Paqué: Auch hier gilt: Ist der Mangel groß genug, werden die Unternehmen auch solche Arbeitnehmer integrieren, die unter anderen Bedingungen wenig Chancen hätten. Umgekehrt wird es für wirklich Arbeitsunwillige schwierig, Angebote abzulehnen, wenn ihnen gleich mehrere gemacht werden. Und noch etwas: Da, wo qualifizierte Arbeitsplätze entstehen, entstehen immer auch nichtqualifizierte Arbeitsplätze im Bereich persönlicher Dienstleistungen, und zwar allein wegen der knappen – und teuren! – Zeit. Mein Lieblingsbeispiel dafür ist der „Dogwalker“ in Städten wie New York, London oder auch München: Er führt gegen Honorar Hunde aus, und zwar die Hunde von hochqualifizierten Arbeitskräften, die dafür während der Woche keine Zeit mehr haben.

Die Zeit der Vollbeschäftigung war auch die Zeit der Gastarbeiter. Wird mit der neuen Vollbeschäftigung eine zweite Welle massiver Arbeitseinwanderung einsetzen?

Paqué: Ja, die Vollbeschäftigung könnte aus Deutschland in der Tat so etwas wie ein Zuwanderungsland machen, eine Art neues Amerika in Europa. Deshalb brauchen wir auch ein vernünftiges Einwanderungsgesetz. Wir sollten uns rasch nach einem brauchbaren Modell umschauen, das Einwanderung ganz gezielt auf die entstehenden Engpässe am Arbeitsmarkt ermöglicht.

Einwanderung aus Europa können wir wegen der Reisefreiheit gar nicht kanalisieren.

Paqué: Das stimmt, aber es werden diesmal zunächst vor allem die Qualifizierten wandern. Das könnte für die Südeuropäer zum Problem werden, denn ein Land wie Spanien mit fast fünfzig Prozent Jugendarbeitslosigkeit kann einen erheblichen Substanzverlust erleiden, wenn seine qualifizierte Jugend massiv zu uns kommt. Dies könnte das Wohlstandsgefälle in Europa noch steiler machen als bisher. Aber das ist der unvermeidliche Preis der Freizügigkeit, genauso wie zwischen dem Osten und dem Westen Deutschlands.

Nach Ende des Anwerbestopps 1973 sind die Gastarbeiter nicht mehr nach Hause gegangen, was in Zukunft wohl wieder so wäre. Wird Deutschland also nach einer zweiten Runde Vollbeschäftigung endgültig ein multikulturelles Land sein?

Paqué: Vermutlich ja, allerdings hatten wir damals eine ganz andere Struktur von Einwanderung: Es kamen nicht Qualifizierte, sondern Hilfsarbeiter. Diesmal dagegen wird die deutlichste Knappheit im Fachkräftebereich entstehen. Die Einwanderung der Zukunft wird also eine ganz andere Soziologie haben. Diese Einwanderer werden gute Bildung mitbringen, Englisch sprechen und sicher auch irgendwann Deutsch.

Wirkt die Vollbeschäftigung ausgleichend oder wird sie das innerdeutsche Ungleichgewicht verstärken: Quillt also schließlich der Süden über, während der Norden und Osten Deutschlands sich weiter leeren?

[Aufgaben]
**1)** Nenne alle Städte, die im Interviewauszug vorkommen.
**2)** Wie hoch ist die Jugendarbeitslosigkeit in Spanien laut dem Interviewauszug?
**3)** Führe den Interviewauszug über Vollbeschäftigung und Einwanderung weiter, beginnend mit Paqués Antwort auf die letzte Frage.
Die Einträge haben mit dem Interviewauszug nichts zu tun.

[Angezeigte Informationen]
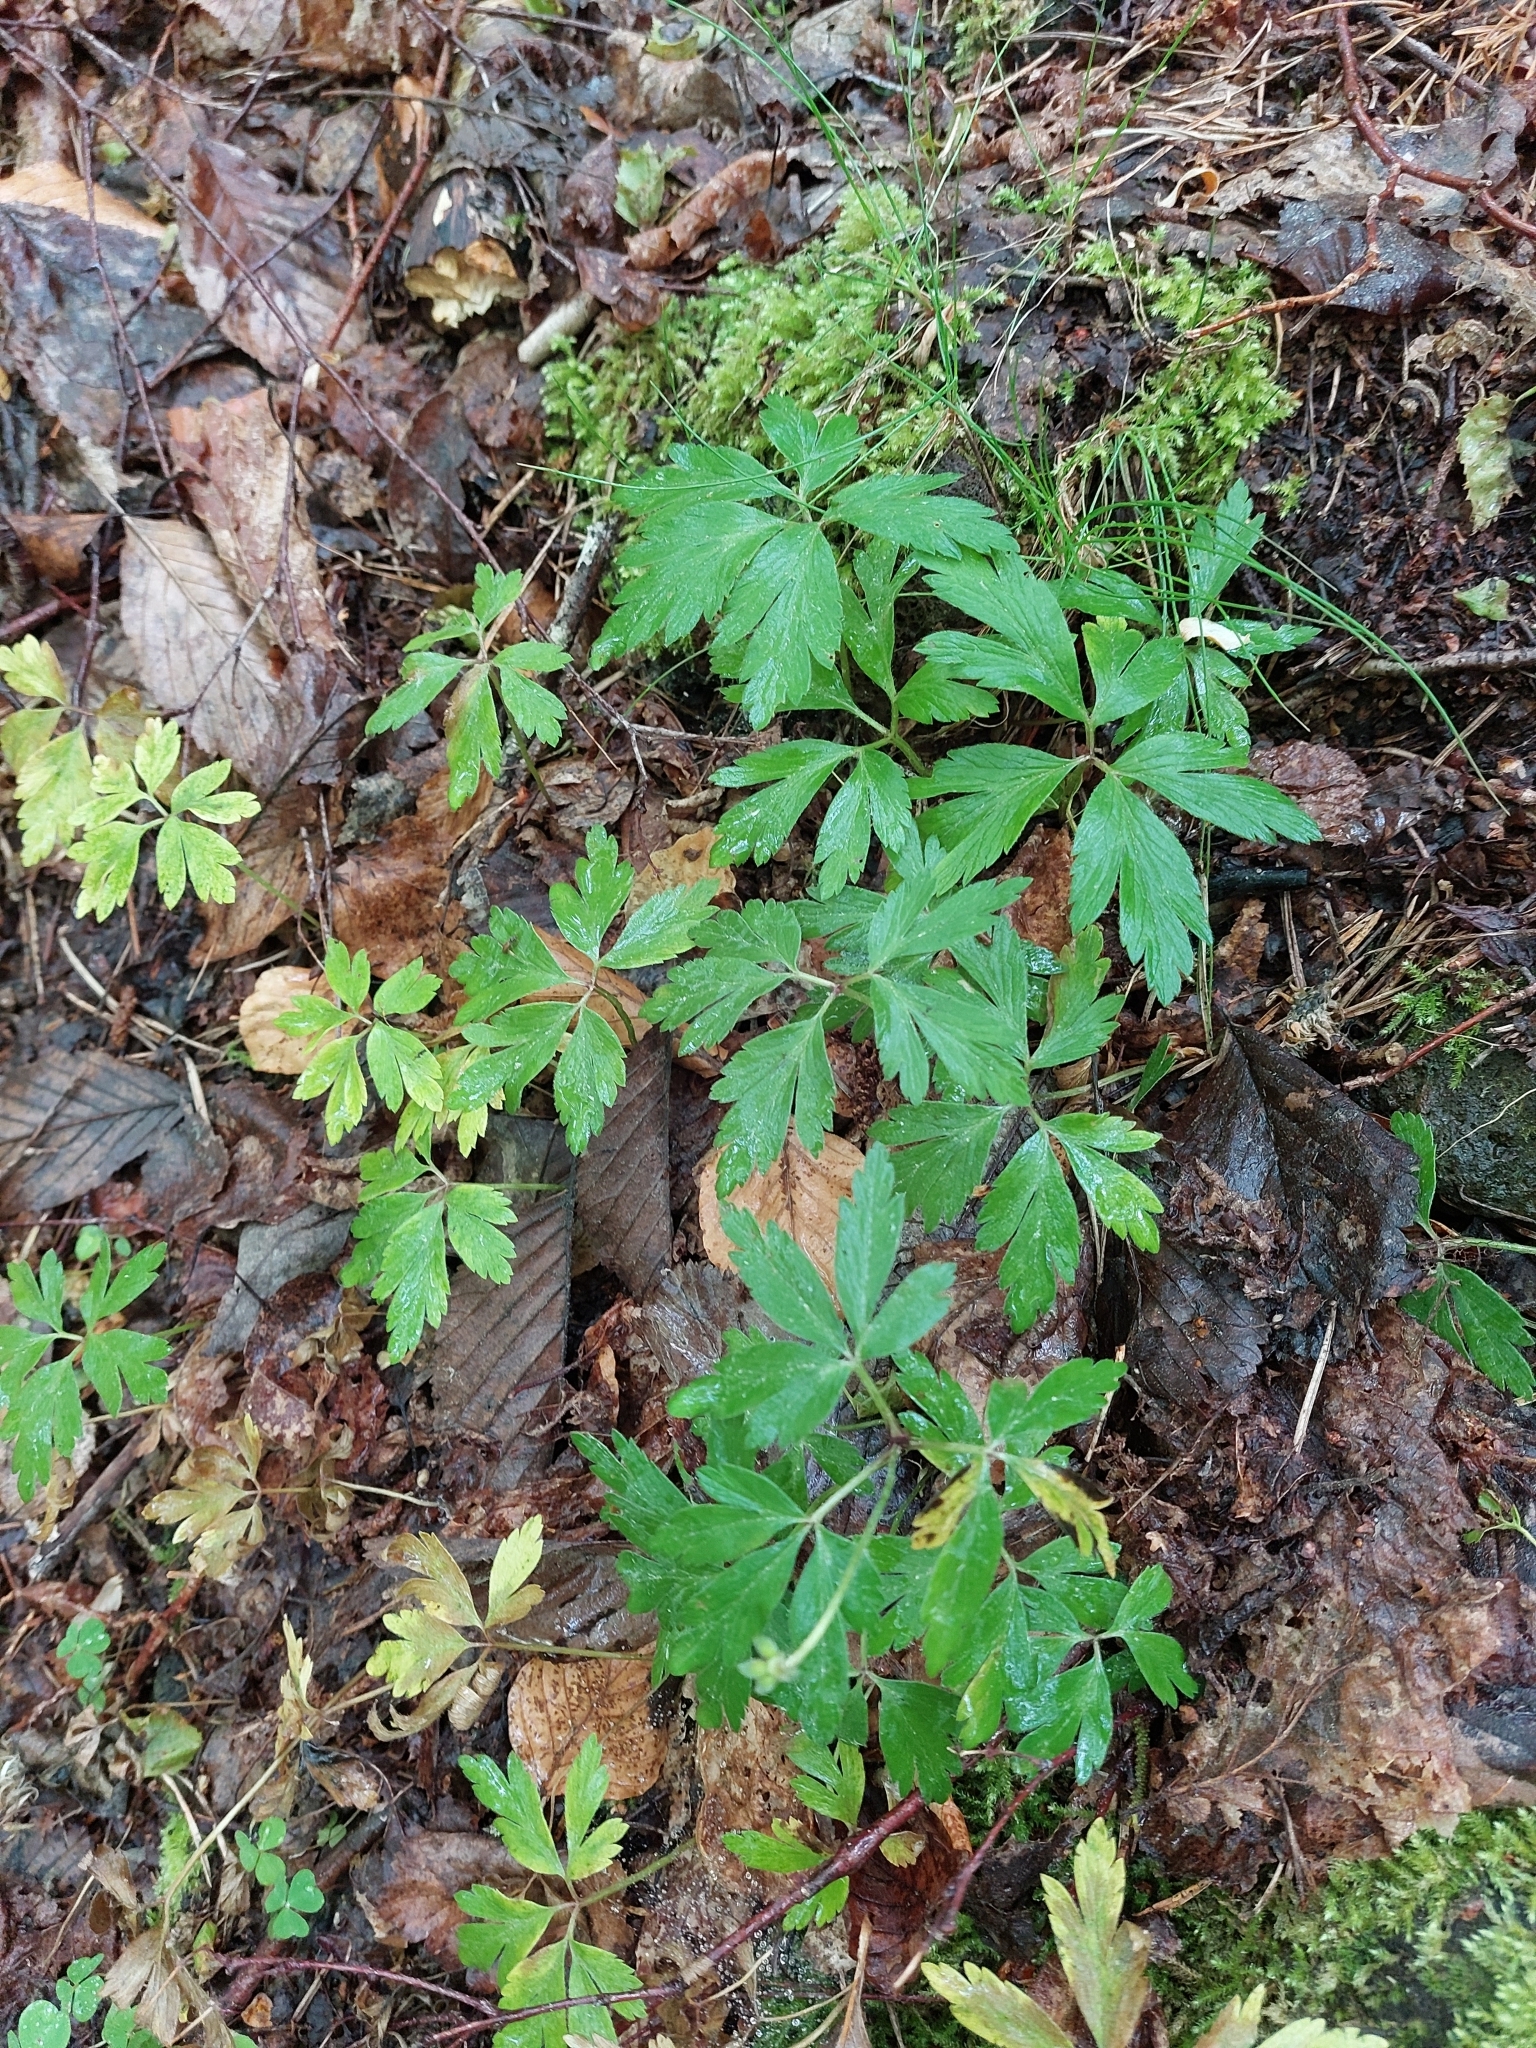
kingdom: Plantae
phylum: Tracheophyta
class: Magnoliopsida
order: Ranunculales
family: Ranunculaceae
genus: Anemone
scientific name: Anemone nemorosa
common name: Wood anemone
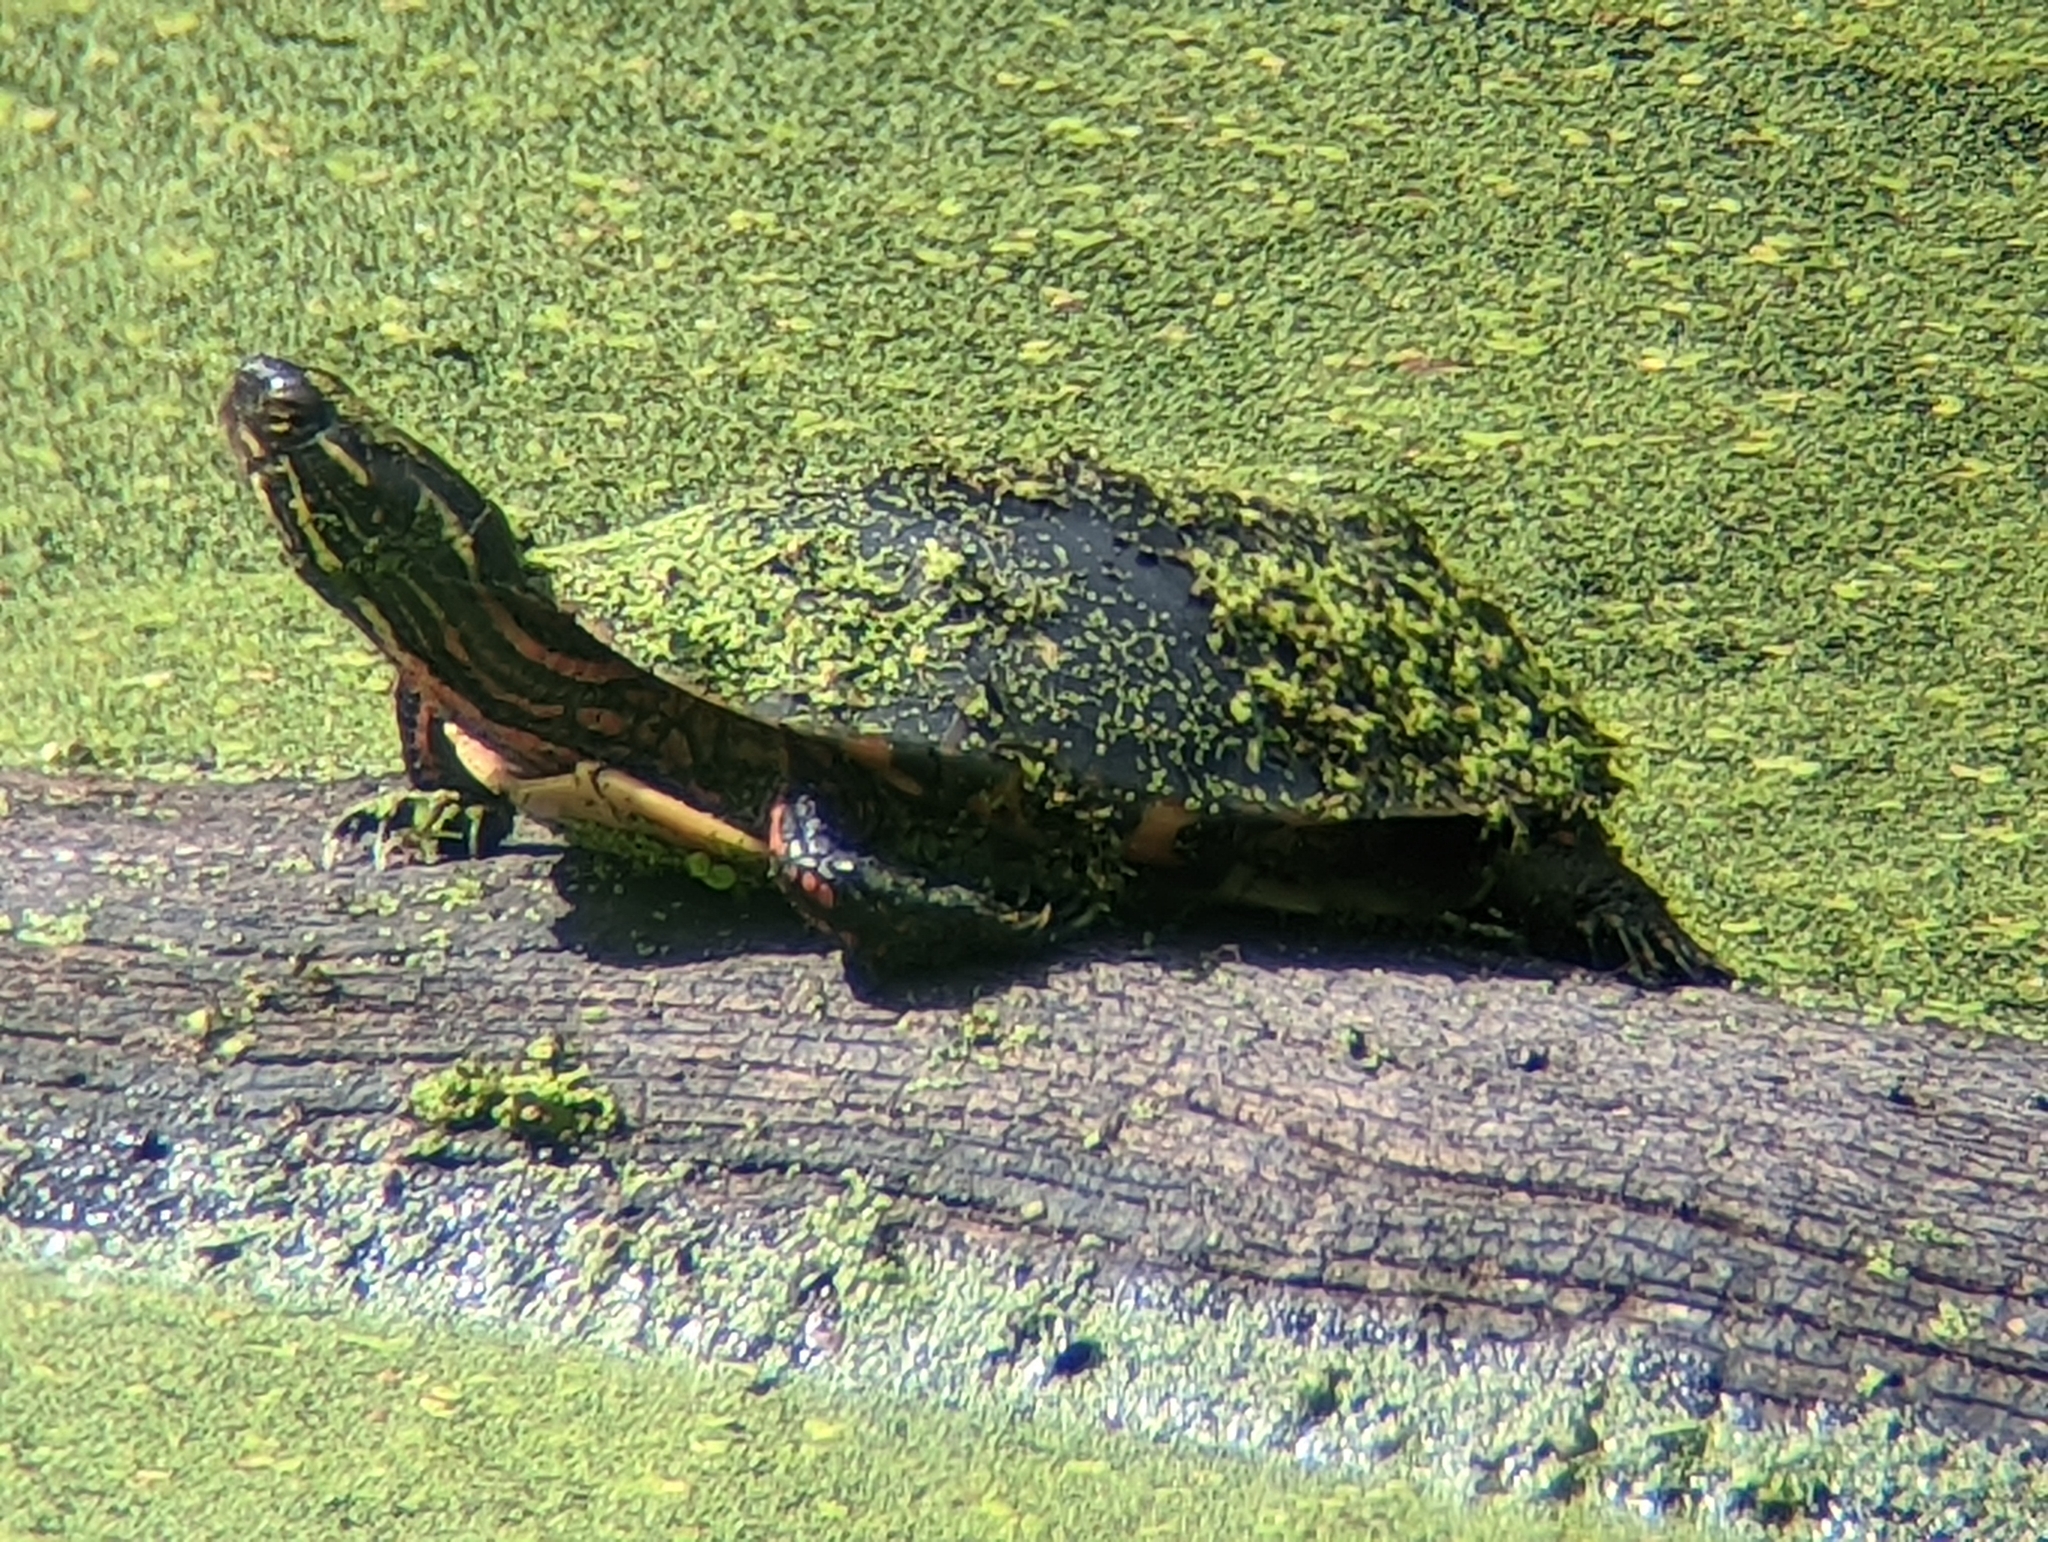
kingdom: Animalia
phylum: Chordata
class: Testudines
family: Emydidae
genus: Chrysemys
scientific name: Chrysemys picta
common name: Painted turtle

[Antworten nacheinander]
**1)** New York, London, München

**2)** Fast fünfzig Prozent.

**3)**
Paqué: Zunächst werden natürlich die boomenden Zentren des Südens profitieren. Aber wenn dort keine Arbeitskräfte mehr zu finden sind und die Mieten und Bodenpreise extrem ansteigen, wird wohl auch die Produktion zu wandern beginnen. Es ist aber schwer vorauszusagen, in welchem Ausmaß. In den sechziger Jahren hat das funktioniert, doch es läßt sich nicht garantieren, daß der Prozeß wieder genau so ablaufen wird. Viel hängt da auch von der Kommunalpolitik ab. Gewinner können Kommunen sein, deren Bürgermeister wissen, wie man sich als attraktiver Standort vermarktet. Haben sie aber eine Schlafmütze im Rathaus, wird die Ansiedlung anderswo stattfinden. Einige Städte im Osten, wie Magdeburg, wo ich selbst lebe, könnten profitieren, denn hier gibt es inzwischen alles, was man braucht: leistungsfähige Infrastruktur, gute Schulen und Hochschulen, viel Platz und günstige Preise.

Wird die Vollbeschäftigung auch mit steigenden Löhnen einhergehen? Schließlich erlebten die Deutschen in den letzten Jahren trotz eines kleinen „Wirtschaftswunders“ erhebliche Reallohnverluste!

Paqué: Ja, die Reallöhne werden steigen. Wir werden ein Stück weit das nachholen, auf was wir in den letzten Jahren verzichtet haben. Allerdings wird sich das nicht wie in den späten sechziger und frühen siebziger Jahren durch von den Gewerkschaften erzwungene schnelle massive Lohnsteigerungen vollziehen, sondern eher als schleichender Prozeß.

Aber können Reallohnerhöhungen denn dauerhaft sein? Schließlich schmilzt unser internationaler Vorsprung auch wieder, wenn die Löhne nachziehen.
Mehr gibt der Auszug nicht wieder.